Elin Sude ve arkadaşları Pazar günü giydiler.
Hem de büyük bir gururla.
1 saatlik sunumun ardından, sanki 12-08 mesaisinden çıkmış gibi, “Kurt gibi açım” haykırışlarıyla, arkadaşı Melis Merey ile birlikte yanımıza geldi.
Melis, bizim özellikle hafta sonu kılavuzumuz Sefa Merey’in kızıdır.
Sürdük arabayı Çakırlar’a doğru. Anneler günü olmasından dolayı, Antalya’nın tüm anneleri sanki çakırlar’a kahvaltıya götürülmüş gibiydi.
Yol araç konvoyu.
Saklıkent ve Geyikbayırı güzergahı resmen insan seli.
Mezarlığı geçiyorsun, dereden iner inmez karşına bir ışık çıkıyor. Neden, niçin ve hangi akla hizmet edilerek o ışık oraya konulmuşsa, kırmızı da duranlar, en az 2 kilometre kuyruk oluşturuyor.
Mübarek sanki Antalya’nın en işlek caddesinin kıdemli ışıkçısı!.
20-30 kilometre hızıyla Sefa ile buluştuk. Günümüzün programını bizim programcımız Sefa çoktan yapmıştı. İstikamet Geyikbayırı alabalıkçısı.
Restoranta biz girdiğimizde 2-3 masa vardı. 1 saat sonra gelenler, “Yeter artık kalkın da biz oturalım” dercesine gözümüzün içerisine bakıyor gibiydi.

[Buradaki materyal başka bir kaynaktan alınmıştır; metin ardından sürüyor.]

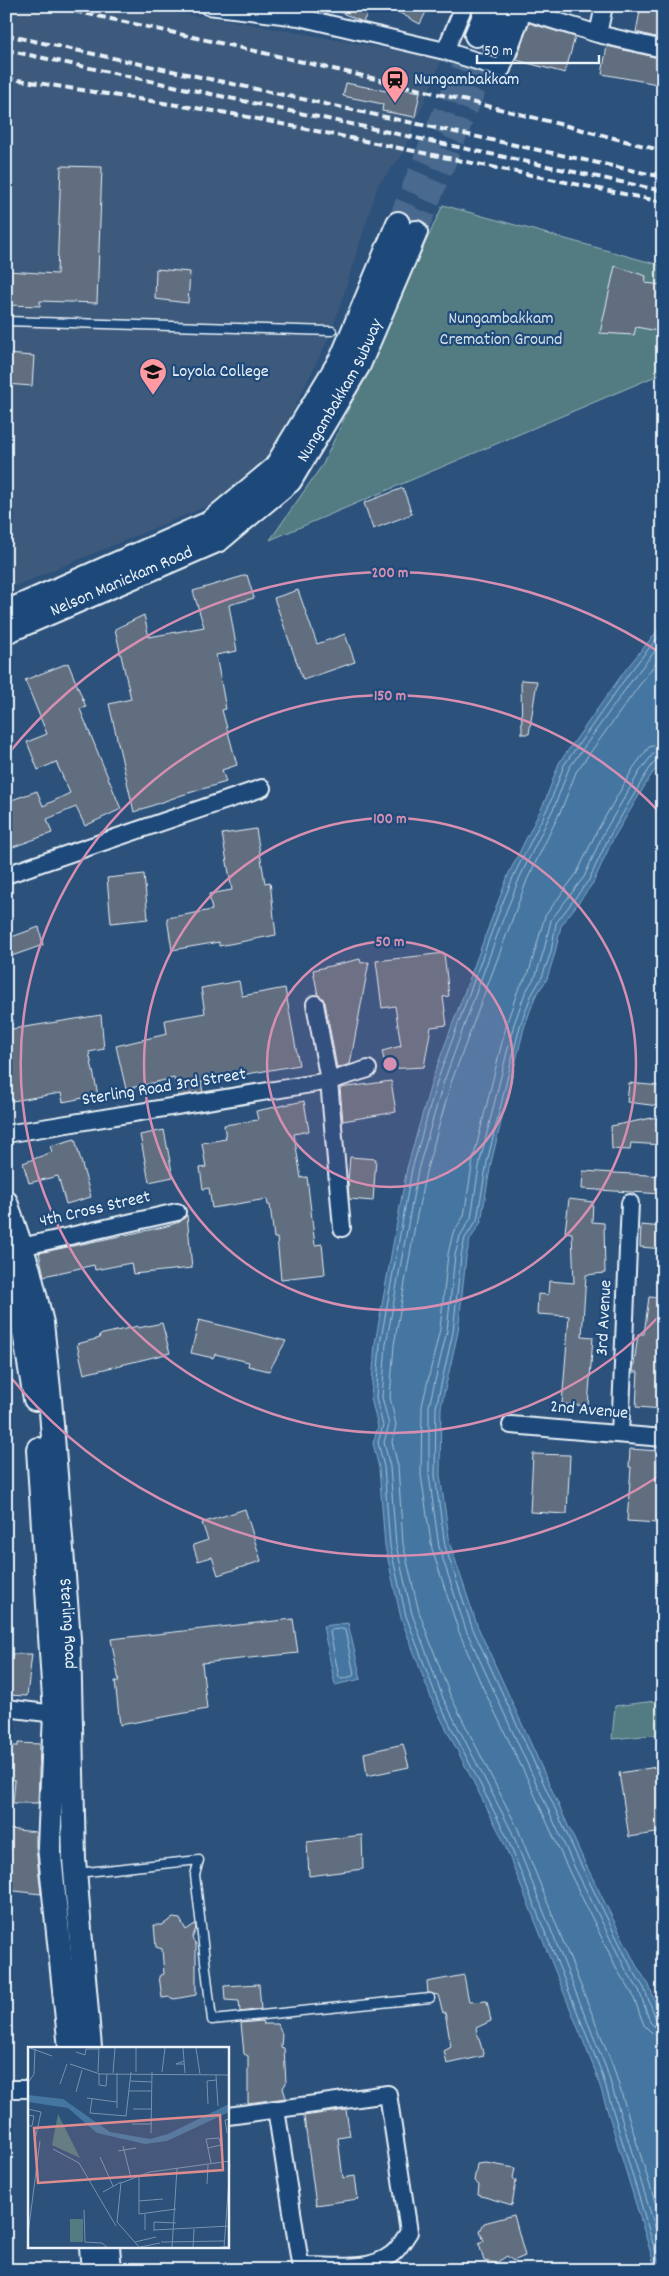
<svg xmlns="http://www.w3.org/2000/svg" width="669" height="2276" font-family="Dekko,sans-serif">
<rect width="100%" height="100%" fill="#2c517b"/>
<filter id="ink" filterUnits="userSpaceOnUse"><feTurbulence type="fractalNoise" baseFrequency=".02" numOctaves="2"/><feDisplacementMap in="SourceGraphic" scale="10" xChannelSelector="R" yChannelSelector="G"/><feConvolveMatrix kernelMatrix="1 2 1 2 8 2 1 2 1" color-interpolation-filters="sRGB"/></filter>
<g filter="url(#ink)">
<path fill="#3c5a7c" d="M6 6H121L227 20 442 59 401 157 378 185 332 331 268 462 214 503 6 590Z"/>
<path fill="#527b82" stroke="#9db6bd" d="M443 205 663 266V373L270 540 323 464Z
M663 1700V1734L612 1739 615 1706Z"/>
<path fill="#4476a1" stroke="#86a7c4" d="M663 624V759L650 777 613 839 593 883 561 926 555 953 547 979 535 997 524 1028 491 1163 481 1222 470 1240 466 1257 458 1332 441 1407 440 1475 450 1544 477 1625 585 1863 636 1965 649 1985 663 2023V2270H656L596 2073 501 1836 433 1703 401 1618 385 1546 379 1468 373 1443 378 1427 371 1398 375 1343 407 1168 433 1077 493 915 509 873 545 801 559 763 626 669Z
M348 1623 361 1679 335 1685 323 1626Z"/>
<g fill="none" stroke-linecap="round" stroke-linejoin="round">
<path stroke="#a6c0d5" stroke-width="1" d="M663 641 635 676 569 768 555 805 520 877 503 919 444 1081 418 1170 386 1344 382 1397 389 1425 384 1442 390 1467 396 1545 412 1614 443 1698 512 1832 606 2068 663 2253
M663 653 576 772 562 808 527 880 451 1083 426 1172 416 1220 394 1345 390 1397 396 1425 392 1442 398 1466 403 1544 419 1612 450 1695 518 1829 613 2066 663 2228
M663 743 649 747 634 767 597 831 577 873 545 916 529 972 518 990 507 1022 473 1160 464 1216 453 1233 448 1254 440 1329 422 1406 421 1475 432 1549 459 1632 482 1686 527 1778 569 1871 619 1973 632 1993 644 2025 652 2033 663 2036
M663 751 653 754 640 771 603 834 584 877 551 920 544 950 536 975 525 993 514 1024 480 1161 471 1218 460 1236 455 1255 447 1331 429 1406V1475L439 1547 466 1630 575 1868 626 1970 639 1990 650 2022 655 2027 663 2028
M663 757 657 758 646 774 609 837 589 880 556 923 551 952 542 977 531 996 520 1026 487 1162 477 1220 465 1238 461 1256 453 1332 436 1407 435 1475 445 1546 472 1627 581 1865 631 1967 644 1988 656 2019 663 2022
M342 1629 345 1630 354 1674 353 1676 341 1679 339 1677 330 1632 332 1630Z
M661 2270 601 2071 506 1835 438 1701 406 1616 390 1546 384 1467 378 1442 383 1426 376 1398 380 1344 412 1169 438 1079 497 917 514 875 550 803 564 765 630 672 663 631"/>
</g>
<path fill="#606e80" stroke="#e8f1f8" d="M326 6H371L363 22Z
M387 6H429L420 24Z
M641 6H663V39L636 32Z
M529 23 575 37 565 73 516 60Z
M607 46 663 59V85L602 74Z
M346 83 386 91 387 86 420 92 415 117 382 111 383 104 343 96Z
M61 166 102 167 97 303 40 301V306L6 305V271L57 274Z
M615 266 646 276 645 283 663 285V332L636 327 634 335 600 333Z
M156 269 190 272 188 303 155 299Z
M6 354 34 356 32 386 6 384Z
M403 488 412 514 373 529 364 503Z
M247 575 254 598 229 605 237 651 216 655 226 709 222 710 237 765 222 770 226 782 182 795 134 812 109 704 131 699 115 629 144 615 149 637 204 627 193 591Z
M298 590 317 644 345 634 355 662 303 680 274 598Z
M68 663 86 707 80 709 121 809 85 826 76 807 47 819 52 833 13 847 6 829V802L37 791 43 806 70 793 56 762 38 770 27 742 47 734 25 680Z
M521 680 537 681 529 734H522Z
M256 829 265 883 270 882 276 935 219 946V942L172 950 167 918 212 910 209 894 232 890 222 834Z
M144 874 148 919 111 923 107 878Z
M39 927 43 945 6 958V939Z
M444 953 449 996 443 997 447 1025 431 1027 424 1067 386 1069 382 1051 401 1046 395 1006 382 1008 376 961Z
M360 959 361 963 369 962 350 1064 337 1068 325 1002 318 995 313 970Z
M239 981 242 996 285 988 299 1065 201 1082 203 1092 178 1096 174 1078 126 1089 116 1046 167 1034 165 1020 205 1013 201 988Z
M101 1015 104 1049 89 1052 98 1095 63 1102 61 1093 6 1102V1030Z
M391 1081 396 1112 343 1121 340 1088Z
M629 1083 660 1086 658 1106 627 1102Z
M304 1101 309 1131 294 1134 301 1178 307 1177 315 1245 322 1244 325 1274 281 1279 277 1238H274L270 1205H268L267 1199 212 1208 209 1188 203 1189 200 1168 206 1167 202 1143 226 1139 224 1125 258 1120 256 1111Z
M657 1117 656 1125 663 1123V1145L631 1143 630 1150 612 1149 611 1126Z
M164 1130 173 1177 149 1182 140 1135Z
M75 1139 91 1197 66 1204 58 1176 29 1183 23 1163 52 1152 50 1146Z
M350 1157 376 1159 373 1201 349 1199 348 1181Z
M583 1171 663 1176V1194L582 1189Z
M569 1199 593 1202 592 1222 604 1223 605 1273 586 1275 582 1336 593 1337 588 1406 562 1404 569 1316 537 1314 538 1294 548 1295 549 1281 574 1283 572 1233 565 1232Z
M187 1215 192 1268 133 1274 131 1263 95 1270 94 1265 44 1276 39 1253 163 1227 180 1222Z
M641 1225 663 1227V1249L640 1247Z
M649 1297 663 1298V1409L636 1407 638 1372H633L638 1334H644Z
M199 1320 286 1341 269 1371 248 1366 249 1362 215 1354 213 1358 191 1353Z
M162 1323 170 1353 84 1374 77 1344 100 1338 99 1335 138 1326V1328Z
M630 1449 659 1451 657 1475H661L657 1523 627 1521 631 1467H629Z
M533 1454 570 1455 567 1514 530 1512Z
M245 1509 261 1561 218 1575 212 1557 198 1561 193 1545 208 1540 202 1523Z
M293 1619 298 1653 202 1663 207 1709 120 1725 115 1681H119L111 1639Z
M6 1654H32L27 1696 6 1695Z
M18 1743 40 1744 38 1803H13L15 1780 6 1779V1746H18Z
M403 1744 409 1767 367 1776 364 1753Z
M663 1766V1832L629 1837 619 1773Z
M8 1829 36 1832V1847L41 1894 6 1890Z
M362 1835 363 1869 309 1876 307 1842Z
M173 1918 180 1919 186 1930 195 1924 196 1928 192 1939 196 1944V1995L174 1999 169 1997 162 1998 159 1976 164 1974 162 1949 156 1947 154 1925H162Z
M464 1975 469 2002 487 2001 491 2021 476 2028 484 2056 447 2064 444 2051 451 2047 445 2012 443 2013 438 1995 428 1993 427 1982Z
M259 1984 261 2009 240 2012 239 2001 225 2000 224 1986Z
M262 2021 263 2024H278L282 2034 281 2047 284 2048 286 2083 283 2088 286 2098 248 2103V2056L244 2054 241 2023Z
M346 2110 350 2136 338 2138 343 2178 355 2176 358 2199 316 2205 304 2116Z
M486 2163 515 2168 513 2178 516 2181 512 2205 478 2195 479 2185 474 2181 477 2164Z
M514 2215 525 2256 513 2261 507 2256 496 2263 484 2261 479 2244 484 2241 480 2231 484 2223Z"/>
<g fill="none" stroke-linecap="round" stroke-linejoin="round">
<path stroke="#48698e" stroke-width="22" stroke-dasharray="22 11" stroke-linecap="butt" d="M398 223 476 35
M416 232 494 43"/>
<defs>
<path id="lane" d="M6 321 332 331
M77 1873 199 1860 195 1875 212 2020 430 1998"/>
<path id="street" d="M208 6 299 17 445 51 502 69 525 6
M524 11 598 34 663 49
M598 34 604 6
M445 51 464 6
M6 875 262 788
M315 1004 329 1081 342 1228
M6 1134 329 1081 368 1069
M21 1247 177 1212
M511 1425 663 1438
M620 1434 630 1203
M6 1708 55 1714
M6 2089H29
M228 2116 388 2094 409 2232C404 2239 399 2249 392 2254 369 2272 335 2266 308 2266L300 2263 276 2109"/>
<g id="secondary">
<path d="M476 35 488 6"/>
<path d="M494 43 509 6"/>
<path d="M6 612 209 523 275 468 342 357 398 223"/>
<path id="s1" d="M6 632 219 540 290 481 359 365 416 232"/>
<path id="s2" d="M6 1202 29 1270 42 1323 50 1399 69 1639 74 1859 90 2048"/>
<path d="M6 1259 21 1314 35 1399"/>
<path d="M38 1449 55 1714 49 1846 70 2048"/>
<path d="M91 2247 93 2270"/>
<path d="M108 2247 110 2270"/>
</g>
</defs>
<use href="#lane" stroke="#e8f1f8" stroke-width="11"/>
<use href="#street" stroke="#e8f1f8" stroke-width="20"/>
<use href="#secondary" stroke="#e8f1f8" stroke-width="26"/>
<use href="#lane" stroke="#1f4a7a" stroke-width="8"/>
<use href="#street" stroke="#1f4a7a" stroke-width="16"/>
<use href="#secondary" stroke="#1f4a7a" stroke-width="22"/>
<path stroke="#e8f1f8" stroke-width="4" stroke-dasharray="8 4" stroke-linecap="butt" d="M51 6C256 50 460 97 663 151
M6 35 663 177
M6 50 663 191
M6 78 233 114 663 202"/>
</g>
</g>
<circle cx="390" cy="1064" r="123" fill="#d78fb1" fill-opacity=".12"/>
<g fill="none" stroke="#d78fb1" stroke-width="2.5">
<circle cx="390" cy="1064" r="123"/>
<circle cx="390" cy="1064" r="246"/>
<path d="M662 1313A369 369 0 1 1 662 815"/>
<path d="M662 1474A492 492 0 0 1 8 1374M8 754A492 492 0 0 1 662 654"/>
</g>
<defs>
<symbol id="station-pin" viewBox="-11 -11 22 30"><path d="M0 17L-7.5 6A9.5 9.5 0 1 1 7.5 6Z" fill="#ff9aa2" stroke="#1f4a7a"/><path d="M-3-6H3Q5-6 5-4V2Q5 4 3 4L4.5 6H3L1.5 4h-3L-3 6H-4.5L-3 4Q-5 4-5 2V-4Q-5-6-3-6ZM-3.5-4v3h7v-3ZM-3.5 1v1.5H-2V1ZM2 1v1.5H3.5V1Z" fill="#111"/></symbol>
<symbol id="university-pin" viewBox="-11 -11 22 30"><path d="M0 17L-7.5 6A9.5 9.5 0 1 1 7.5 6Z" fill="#ff9aa2" stroke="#1f4a7a"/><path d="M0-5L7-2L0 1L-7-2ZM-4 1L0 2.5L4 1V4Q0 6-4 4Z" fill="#111"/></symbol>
</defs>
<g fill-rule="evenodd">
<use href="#station-pin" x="379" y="64" width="32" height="43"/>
<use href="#university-pin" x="137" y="356" width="32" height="43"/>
</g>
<g text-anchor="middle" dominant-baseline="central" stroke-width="4.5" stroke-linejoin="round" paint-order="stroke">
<g font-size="18" fill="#e8f1f8" stroke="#1f4a7a" text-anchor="start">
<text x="414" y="80">Nungambakkam</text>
<text x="172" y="372">Loyola College</text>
</g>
<g font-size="18" fill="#d2dfe6" stroke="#1f4a7a">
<text x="501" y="319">Nungambakkam<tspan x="501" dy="21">Cremation Ground</tspan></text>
</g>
<g font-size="18" fill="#e8f1f8" stroke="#1f4a7a">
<text stroke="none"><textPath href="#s1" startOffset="428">Nungambakkam Subway</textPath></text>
<text stroke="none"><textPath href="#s1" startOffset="126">Nelson Manickam Road</textPath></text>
<text transform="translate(164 1088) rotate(-9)">Sterling Road 3rd Street</text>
<text transform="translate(95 1210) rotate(-13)">4th Cross Street</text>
<text transform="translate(605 1318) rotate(-87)">3rd Avenue</text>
<text transform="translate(589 1411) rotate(5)">2nd Avenue</text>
<text stroke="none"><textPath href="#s2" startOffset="428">Sterling Road</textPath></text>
</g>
</g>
<g transform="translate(28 2047)">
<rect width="201" height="201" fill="#2c517b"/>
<path d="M30 67 52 111 24 98ZM42 172H55V195H42Z" fill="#527b82"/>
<path d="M0 48 35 52 82 85 122 92 140 87 201 57V65L139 94 117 97 69 86 40 61 0 55Z" fill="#4476a1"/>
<path fill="none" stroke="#7791ad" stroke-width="1" d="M2 1 24 9M155 1 157 26M168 1 172 27M48 5 57 8 58 2H71M156 14 148 17H156M42 17 72 27 202 28M70 25 71 1M108 25V1M134 25 137 1M85 26 87 1M71 27V38L78 39 79 27M188 28 190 59M102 34 124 35M0 36 6 27 7 2M32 37 39 17M101 44H124M48 45 54 23M59 51 89 55M64 52 62 66 98 69 103 25M180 57 179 34 188 33M89 61V26M0 62 13 65 7 93M105 62H124M0 68 6 69 4 79H0M104 77H123M123 86 124 25M199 86 197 73 202 72M95 99 103 131M180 101 193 98 191 91 178 92 183 116M25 102 51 116 88 179M90 104 108 101M72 110 85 139M111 129V167L148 162M179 137 180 118M75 145 93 135M111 154 135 152M56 163 57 195 74 196 80 201M117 183V167M126 183 202 179M126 184V175L148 176M0 187 12 94M107 195 128 190M133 195 196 194M112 200 132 196M112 201 89 175 93 136 122 125 202 114M144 201 149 121M165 201 166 182M186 201 202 199M196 201 202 118"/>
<path fill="#df8c90" fill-opacity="0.15" stroke="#df8c90" stroke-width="2.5" d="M192 68 195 123 10 136 6 81Z"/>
<rect width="201" height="201" fill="none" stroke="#e8f1f8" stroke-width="2.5"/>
</g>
<circle cx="390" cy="1064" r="8" fill="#d78fb1" stroke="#1f4a7a" stroke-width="2.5"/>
<g font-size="15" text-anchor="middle" font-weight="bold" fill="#d78fb1" stroke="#1f4a7a" stroke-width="4.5" stroke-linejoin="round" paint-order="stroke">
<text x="390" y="577">200 m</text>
<text x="390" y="700">150 m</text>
<text x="390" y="823">100 m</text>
<text x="390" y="946">50 m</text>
</g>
<rect width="669" height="2276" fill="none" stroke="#1f4a7a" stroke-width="25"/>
<rect x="12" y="12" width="644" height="2251" fill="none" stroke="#e8f1f8" stroke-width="2" filter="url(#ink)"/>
<path d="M477 55v8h122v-8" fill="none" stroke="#e8f1f8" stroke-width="2.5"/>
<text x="484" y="55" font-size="15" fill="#e8f1f8" stroke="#1f4a7a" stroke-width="4" paint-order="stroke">50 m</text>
</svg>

1 saat önce 2-3 masa, 1 saat sonra ben diyeyim 100, siz deyin 150 masa ful dolmuştu.
Giden pek olmuyordu ama, anasını alıp gelen gelene.
“Pazar günü bu millet nereye gider” sorusunu kendi kendime hep sormuşumdur.
Antalya resmen batı yakası köylerine akmış.
Kim çıkartmışsa şu “Anneler günü” olayını, esnaflar adına ondan Allah razı olsun.
O gün sayesinde analar birkaç saatliğine de olsa ana olduğunun hissine varabiliyor.
Ama ben kendi anama 1 kaç dakikalığına o hissi hissettirebildim çünkü kendisi Muğla’da yaşıyor.
İki anneye kiremitte alabalık yedirdik, çocuklara ellerini öptürdük, akşam saatlerinde Geyikbayırı’ndan döndük.
16 kilometrelik yolu, 1.5 saatte gelerek.
Bu vesileyle tüm anaların hürmetle ellerinden öper, “Sizleri Allah başımızdan eksik etmesin” deriz.